Ironically, the government's role in this "subsidy" is far more remote than the subsidy of contraceptives and abortifacients by the Little Sisters of the Poor, with which the Obama administration and it's fans saw no problem at all.

No, the real effect of the Johnson amendment is to stifle political speech by churches. Why do I single out churches, specifically? Because big corporations are able to set up 501(c)(4) sister corporations, which can endorse candidates, often with the same employees. So Cecile Richards can go to a Planned Parenthood Awards dinner and freely stump for Hillary, because she is also working for Planned Parenthood Action Fund. In fact, Planned Parenthood can endorse and fund raise for Planned Parenthood Action Fund without losing their tax exempt status.
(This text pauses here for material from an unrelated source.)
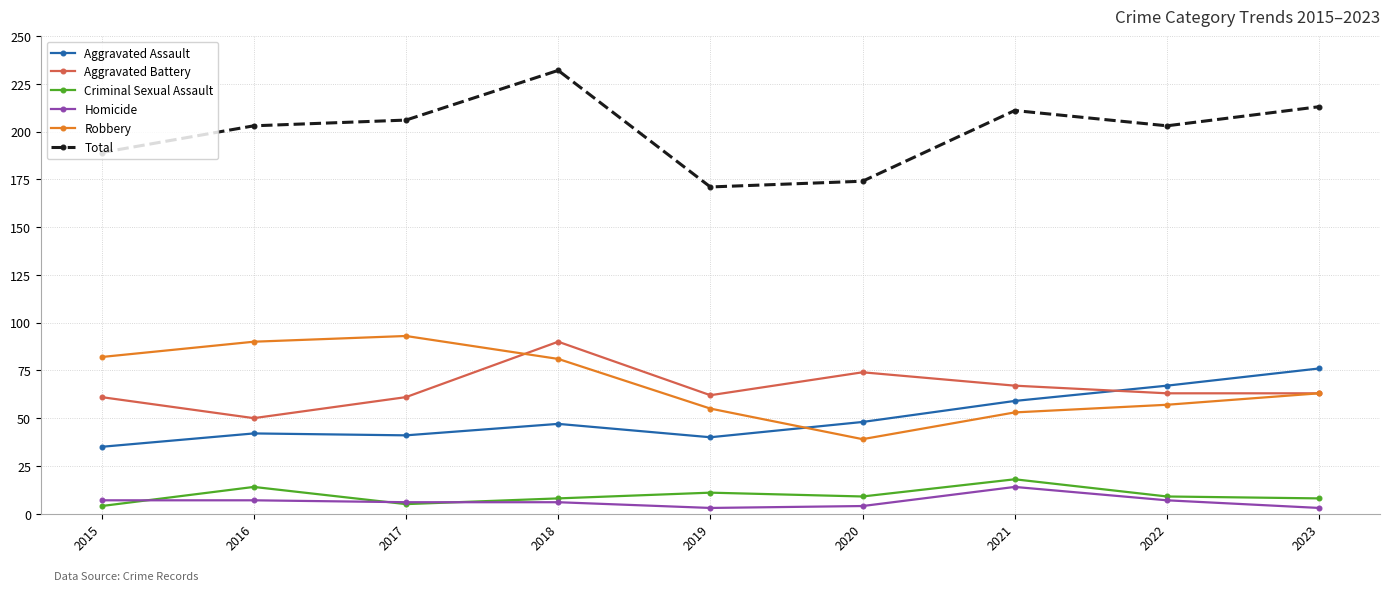

What is the sum of the Total values at 2016 and 2015?

392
Remember when Cardinal Dolan was panned for offering to appear at the RNC convention but not the DNC convention? Of course, he had offered to speak at both, but the media said otherwise and the backlash was intense until the truth came out. So we have created a political climate in which certain organizations can, if they have the money and are on the "right side" of things in the media, pay the government to buy back their first amendment rights, and others (primarily religious) cannot.

Un-consti-tutional.


"But Mike" you say "Do you really want to let dangerous mentally ill people, or perhaps parkinsons patients who have unsteady hands and paranoia, to have guns?" No, of course not. "Do you really want to have less transparency into political candidate financing?" No, of course not. But a bad law is a bad law. Find a different way to achieve the ends, one that does not strip constitutional rights from people.